BEGIN Data to use

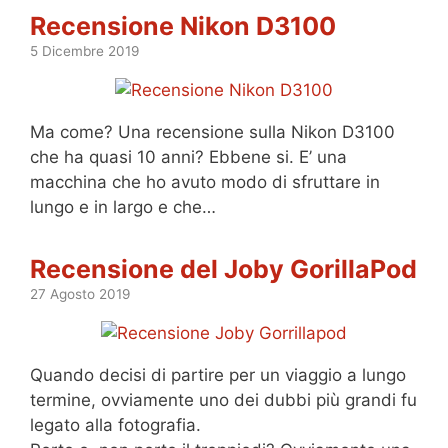
Recensione Nikon D3100
5 Dicembre 2019
Ma come? Una recensione sulla Nikon D3100
che ha quasi 10 anni? Ebbene si. E’ una
macchina che ho avuto modo di sfruttare in
lungo e in largo e che…
Recensione del Joby GorillaPod
27 Agosto 2019
Quando decisi di partire per un viaggio a lungo
termine, ovviamente uno dei dubbi più grandi fu
legato alla fotografia.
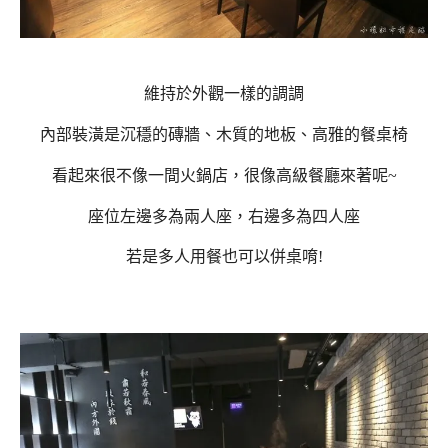
維持於外觀一樣的調調
內部裝潢是沉穩的磚牆、木質的地板、高雅的餐桌椅
看起來很不像一間火鍋店，很像高級餐廳來著呢~
座位左邊多為兩人座，右邊多為四人座
若是多人用餐也可以併桌唷!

END Data to use

__Task to complete__: Write out the text from all the rows above word for word, omitting the pictures.

__Completed exercise__:
Recensione Nikon D3100
5 Dicembre 2019
Ma come? Una recensione sulla Nikon D3100
che ha quasi 10 anni? Ebbene si. E’ una
macchina che ho avuto modo di sfruttare in
lungo e in largo e che…
Recensione del Joby GorillaPod
27 Agosto 2019
Quando decisi di partire per un viaggio a lungo
termine, ovviamente uno dei dubbi più grandi fu
legato alla fotografia.
維持於外觀一樣的調調
內部裝潢是沉穩的磚牆、木質的地板、高雅的餐桌椅
看起來很不像一間火鍋店，很像高級餐廳來著呢~
座位左邊多為兩人座，右邊多為四人座
若是多人用餐也可以併桌唷!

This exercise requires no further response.